Insurer sends personal info to wrong addresses

ATLANTA - The largest health insurer in the state has sent letters containing personal information to the wrong addresses, exposing more than 200,000 Georgians to possible identity theft.


The Atlanta Journal-Constitution reported in Tuesday's editions that the letters were sent last week by Blue Cross and Blue Shield of Georgia. They include the patient's name and ID number, the name of the medical service provider and the amounts charged and owed.

Company spokeswoman Cindy Sanders said "a small percentage" of the letters also contained Social Security numbers.

State Insurance Commissioner John Oxendine said the matter is "very, very serious."

He has ordered the company to give written notice to policyholders whose names were on the Explanation of Benefits letters and compile a list of names of those who mistakenly received the forms. He also is requiring the company to give a year of free credit monitoring to all affected customers.

Company officials said the problem was caused by a change in the computer system. The problem has been fixed, officials said.

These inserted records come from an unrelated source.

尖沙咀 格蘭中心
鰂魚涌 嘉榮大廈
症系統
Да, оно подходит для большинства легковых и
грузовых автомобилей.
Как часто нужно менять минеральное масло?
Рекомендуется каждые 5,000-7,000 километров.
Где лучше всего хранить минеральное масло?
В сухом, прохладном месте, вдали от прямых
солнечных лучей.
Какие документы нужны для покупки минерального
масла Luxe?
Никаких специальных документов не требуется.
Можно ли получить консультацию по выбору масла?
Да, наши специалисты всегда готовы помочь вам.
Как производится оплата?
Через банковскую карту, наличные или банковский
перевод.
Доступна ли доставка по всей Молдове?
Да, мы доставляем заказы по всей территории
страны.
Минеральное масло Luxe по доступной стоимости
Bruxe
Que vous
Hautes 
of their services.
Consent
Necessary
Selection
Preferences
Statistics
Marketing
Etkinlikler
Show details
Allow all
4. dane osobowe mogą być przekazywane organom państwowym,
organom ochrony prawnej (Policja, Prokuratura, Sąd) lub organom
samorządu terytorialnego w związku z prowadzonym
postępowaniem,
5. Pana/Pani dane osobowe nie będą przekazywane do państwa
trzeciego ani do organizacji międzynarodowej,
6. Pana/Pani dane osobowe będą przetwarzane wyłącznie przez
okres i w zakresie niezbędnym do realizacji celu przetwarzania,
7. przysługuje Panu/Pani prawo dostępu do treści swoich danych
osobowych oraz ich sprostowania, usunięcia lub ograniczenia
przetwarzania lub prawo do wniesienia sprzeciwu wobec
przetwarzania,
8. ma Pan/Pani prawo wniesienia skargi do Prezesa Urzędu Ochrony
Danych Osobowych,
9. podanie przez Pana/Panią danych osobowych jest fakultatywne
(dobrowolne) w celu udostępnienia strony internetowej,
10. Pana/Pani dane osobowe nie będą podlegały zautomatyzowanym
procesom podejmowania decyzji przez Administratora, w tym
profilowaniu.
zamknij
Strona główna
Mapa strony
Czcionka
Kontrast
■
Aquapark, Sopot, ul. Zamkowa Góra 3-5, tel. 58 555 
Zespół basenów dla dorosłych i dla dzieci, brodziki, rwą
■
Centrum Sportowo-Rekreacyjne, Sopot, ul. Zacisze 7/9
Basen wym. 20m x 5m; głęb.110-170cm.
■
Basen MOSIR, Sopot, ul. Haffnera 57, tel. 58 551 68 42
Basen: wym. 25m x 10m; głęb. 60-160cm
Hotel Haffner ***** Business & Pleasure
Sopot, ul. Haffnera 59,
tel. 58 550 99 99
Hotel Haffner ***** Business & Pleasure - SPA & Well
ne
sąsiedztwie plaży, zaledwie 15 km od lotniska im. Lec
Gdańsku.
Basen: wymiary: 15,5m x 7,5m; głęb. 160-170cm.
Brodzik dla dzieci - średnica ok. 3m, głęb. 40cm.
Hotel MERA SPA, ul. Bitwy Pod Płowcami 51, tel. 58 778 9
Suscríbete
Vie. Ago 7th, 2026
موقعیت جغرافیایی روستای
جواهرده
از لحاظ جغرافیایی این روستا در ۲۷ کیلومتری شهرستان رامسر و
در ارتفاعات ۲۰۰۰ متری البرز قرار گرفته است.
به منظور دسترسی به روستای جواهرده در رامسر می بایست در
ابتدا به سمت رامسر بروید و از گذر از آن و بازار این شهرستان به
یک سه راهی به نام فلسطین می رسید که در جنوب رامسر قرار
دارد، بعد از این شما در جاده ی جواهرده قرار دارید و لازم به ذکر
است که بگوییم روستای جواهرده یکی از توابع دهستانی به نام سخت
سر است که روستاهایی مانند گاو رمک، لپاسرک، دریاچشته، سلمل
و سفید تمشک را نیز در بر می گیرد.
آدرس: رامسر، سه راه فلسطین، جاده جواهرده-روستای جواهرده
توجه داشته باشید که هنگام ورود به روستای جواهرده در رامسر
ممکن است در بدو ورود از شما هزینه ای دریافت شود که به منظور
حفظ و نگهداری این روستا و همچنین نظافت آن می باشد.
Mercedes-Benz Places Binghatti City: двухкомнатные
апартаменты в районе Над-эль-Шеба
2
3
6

Blue Cross, which has about 3 million policyholders in Georgia, is removing all Social Security numbers from mailings, Sanders said.

Registered nurse Rhonda Bloschock of Atlanta was shocked when she received letters for nine different Blue Cross customers in the mail Friday. She called the mistake a "serious privacy breach."

The federal Health Insurance Portability and Accountability Act, passed in 1996, makes it illegal in most cases to disclose patients' medical information without their permission.